### Your goal
Extract the text of every entry below exactly; leave images out.

### Information given
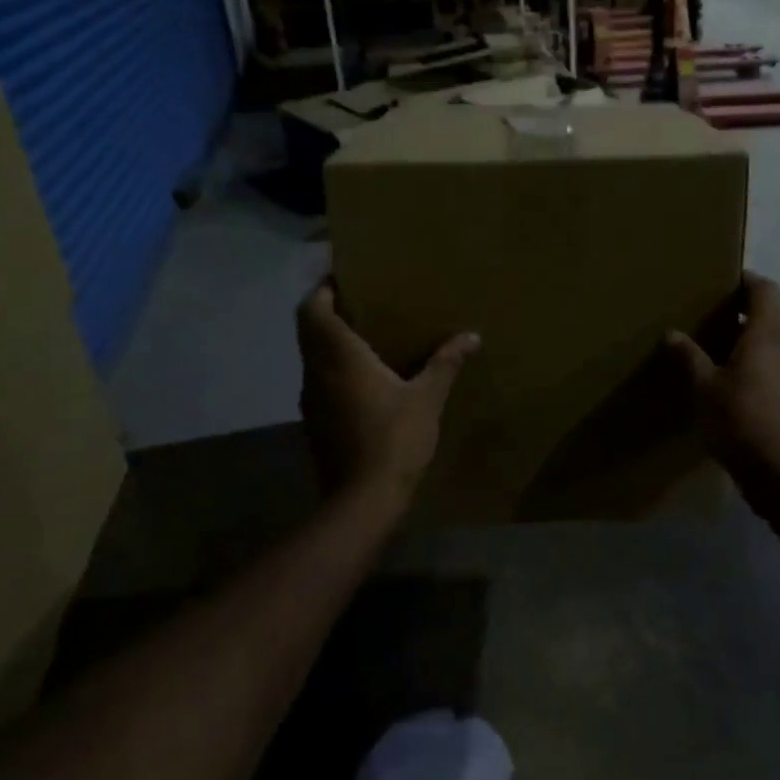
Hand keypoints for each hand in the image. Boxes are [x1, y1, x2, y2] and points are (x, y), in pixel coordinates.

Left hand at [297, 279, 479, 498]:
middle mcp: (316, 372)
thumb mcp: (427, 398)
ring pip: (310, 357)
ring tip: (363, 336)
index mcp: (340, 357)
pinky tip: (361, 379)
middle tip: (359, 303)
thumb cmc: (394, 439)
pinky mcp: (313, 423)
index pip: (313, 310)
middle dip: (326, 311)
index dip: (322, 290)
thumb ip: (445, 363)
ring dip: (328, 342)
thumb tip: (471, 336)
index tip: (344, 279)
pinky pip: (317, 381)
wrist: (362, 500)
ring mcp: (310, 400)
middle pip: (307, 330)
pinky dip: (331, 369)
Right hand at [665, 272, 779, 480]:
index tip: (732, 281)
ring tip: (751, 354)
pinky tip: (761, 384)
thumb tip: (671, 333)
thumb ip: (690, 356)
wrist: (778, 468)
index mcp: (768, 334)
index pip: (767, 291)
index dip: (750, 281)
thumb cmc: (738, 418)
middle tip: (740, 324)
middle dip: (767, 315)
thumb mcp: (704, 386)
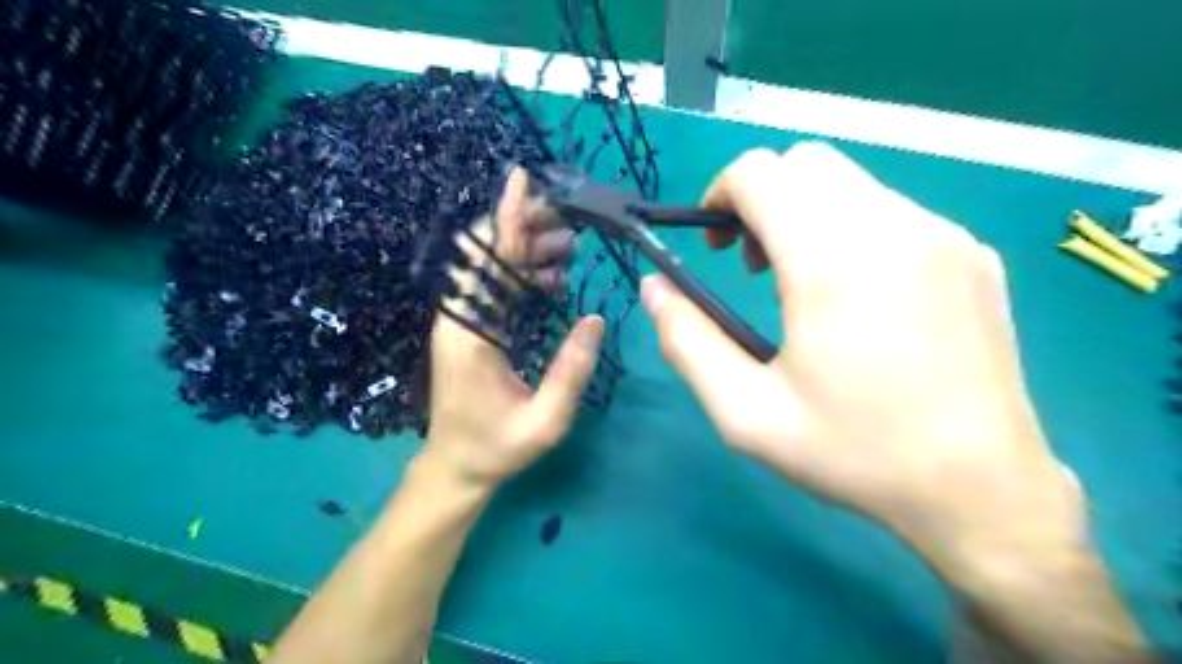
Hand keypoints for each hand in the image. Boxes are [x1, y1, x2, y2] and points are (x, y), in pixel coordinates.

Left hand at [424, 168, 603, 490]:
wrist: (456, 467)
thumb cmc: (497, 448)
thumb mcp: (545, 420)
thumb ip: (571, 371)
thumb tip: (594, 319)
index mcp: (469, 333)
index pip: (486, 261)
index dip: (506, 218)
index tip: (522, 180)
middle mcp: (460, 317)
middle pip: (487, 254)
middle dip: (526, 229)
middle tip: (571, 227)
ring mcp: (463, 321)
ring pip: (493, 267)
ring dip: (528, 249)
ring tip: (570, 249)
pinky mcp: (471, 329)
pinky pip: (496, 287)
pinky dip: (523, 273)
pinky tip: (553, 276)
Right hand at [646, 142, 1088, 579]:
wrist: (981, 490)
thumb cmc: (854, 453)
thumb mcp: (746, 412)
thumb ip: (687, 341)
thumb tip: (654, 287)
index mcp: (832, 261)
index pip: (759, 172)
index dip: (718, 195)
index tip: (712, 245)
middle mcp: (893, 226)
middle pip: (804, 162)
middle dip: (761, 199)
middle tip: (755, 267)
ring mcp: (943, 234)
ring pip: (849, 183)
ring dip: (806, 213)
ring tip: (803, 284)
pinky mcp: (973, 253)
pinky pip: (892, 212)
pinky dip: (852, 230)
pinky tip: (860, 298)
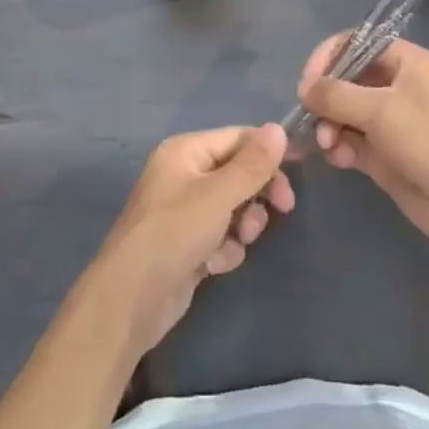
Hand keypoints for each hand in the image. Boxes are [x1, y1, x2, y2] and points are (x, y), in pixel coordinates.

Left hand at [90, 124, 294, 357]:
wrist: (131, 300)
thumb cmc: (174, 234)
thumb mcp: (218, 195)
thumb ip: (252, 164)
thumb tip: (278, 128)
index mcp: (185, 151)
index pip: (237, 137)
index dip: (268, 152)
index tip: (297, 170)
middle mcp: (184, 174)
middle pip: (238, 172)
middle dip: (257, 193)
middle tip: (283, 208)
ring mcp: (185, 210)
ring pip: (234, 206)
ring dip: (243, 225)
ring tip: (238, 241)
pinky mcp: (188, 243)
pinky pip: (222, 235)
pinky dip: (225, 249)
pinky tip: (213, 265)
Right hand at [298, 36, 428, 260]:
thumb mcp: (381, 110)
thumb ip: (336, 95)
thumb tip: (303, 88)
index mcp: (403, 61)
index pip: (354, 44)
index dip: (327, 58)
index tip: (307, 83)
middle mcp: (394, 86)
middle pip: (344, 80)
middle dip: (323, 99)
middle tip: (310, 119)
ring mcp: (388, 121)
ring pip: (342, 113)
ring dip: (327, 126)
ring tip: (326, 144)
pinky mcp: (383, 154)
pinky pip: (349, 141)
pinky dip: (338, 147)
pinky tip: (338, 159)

### Response box
Hand keypoints for each hand in the image. Boxes are [x1, y1, x2, y2] and points are (x, y), in pixel coordinates.

Left hand at [297, 279, 479, 498]:
middle mcp: (316, 372)
thumb mcp: (427, 398)
ring pip: (310, 357)
ring tip: (363, 336)
index mcp: (340, 357)
pinky tip: (361, 379)
middle tip: (359, 303)
thumb cmc: (394, 439)
pinky mcp: (313, 423)
index pip: (313, 310)
middle dip: (326, 311)
index dip: (322, 290)
thumb ip: (445, 363)
ring dip: (328, 342)
thumb tip: (471, 336)
index tip: (344, 279)
pinky pip: (317, 381)
wrist: (362, 500)
ring mcp: (310, 400)
middle pip: (307, 330)
pinky dip: (331, 369)
Right hand at [665, 272, 779, 480]:
index tip: (732, 281)
ring tip: (751, 354)
pinky tip: (761, 384)
thumb tip: (671, 333)
thumb ip: (690, 356)
wrist: (778, 468)
index mcp: (768, 334)
index pip: (767, 291)
index dip: (750, 281)
thumb cmc: (738, 418)
middle tip: (740, 324)
middle dip: (767, 315)
thumb mcp: (704, 386)
Hand keypoints for each hand in the image. Boxes are [x1, y1, x2, y2] and points are (x, y), in pixel coordinates.

Left hand at [424, 168, 603, 490]:
wrist: (456, 467)
thumb cmc: (497, 448)
thumb mcp: (545, 420)
thumb ip: (571, 371)
thumb tip: (594, 319)
index mcp: (469, 333)
index pip: (486, 261)
index dip: (506, 218)
index tip: (522, 180)
middle mcp: (460, 317)
middle pip: (487, 254)
middle dip: (526, 229)
middle tip: (571, 227)
ring mcp: (463, 321)
ring pip: (493, 267)
ring dip: (528, 249)
ring tip: (570, 249)
pinky mcp: (471, 329)
pinky pip: (496, 287)
pinky dip: (523, 273)
pinky tip: (553, 276)
Right hand at [646, 142, 1088, 579]:
wrist: (981, 490)
thumb cmc: (854, 453)
thumb mcp: (746, 412)
thumb ip: (687, 341)
thumb tip: (654, 287)
index mcp: (832, 261)
index pip: (759, 172)
index dip: (718, 195)
index tip: (712, 245)
middle mcp: (893, 226)
middle pip: (804, 162)
middle dip: (761, 199)
middle tip: (755, 267)
ring mcp: (943, 234)
ring pip: (849, 183)
ring dip: (806, 213)
ring tip: (803, 284)
pinky mcp: (973, 253)
pinky pip: (892, 212)
pinky dip: (852, 230)
pinky tip: (860, 298)
Hand keypoints for each hand in the image. Boxes are [x1, y1, x2, y2] and points are (x, y), in pixel coordinates.

Left hand at [90, 124, 294, 357]:
wrist: (131, 300)
thumb cmc: (174, 234)
thumb mcp: (218, 195)
thumb ip: (252, 164)
thumb tip: (278, 128)
index mcp: (185, 151)
index pip: (237, 137)
index dip: (268, 152)
index tip: (297, 170)
middle mcp: (184, 174)
middle pip: (238, 172)
middle dip: (257, 193)
middle tip: (283, 208)
ring mcp: (185, 210)
ring pip: (234, 206)
ring dip: (243, 225)
ring tip: (238, 241)
pinky mcp: (188, 243)
pinky pip: (222, 235)
pinky dip: (225, 249)
pinky tip: (213, 265)
Right hand at [298, 36, 428, 260]:
thumb mcp: (381, 110)
thumb ip: (336, 95)
thumb tip: (303, 88)
index mcp: (403, 61)
index pip: (354, 44)
index dip: (327, 58)
index tip: (307, 83)
middle mcp: (394, 86)
middle pip: (344, 80)
middle dip: (323, 99)
middle tip: (310, 119)
ring mcp: (388, 121)
ring pip: (342, 113)
ring dip: (327, 126)
ring tip: (326, 144)
pinky mcp: (383, 154)
pinky pip: (349, 141)
pinky dip: (338, 147)
pinky tip: (338, 159)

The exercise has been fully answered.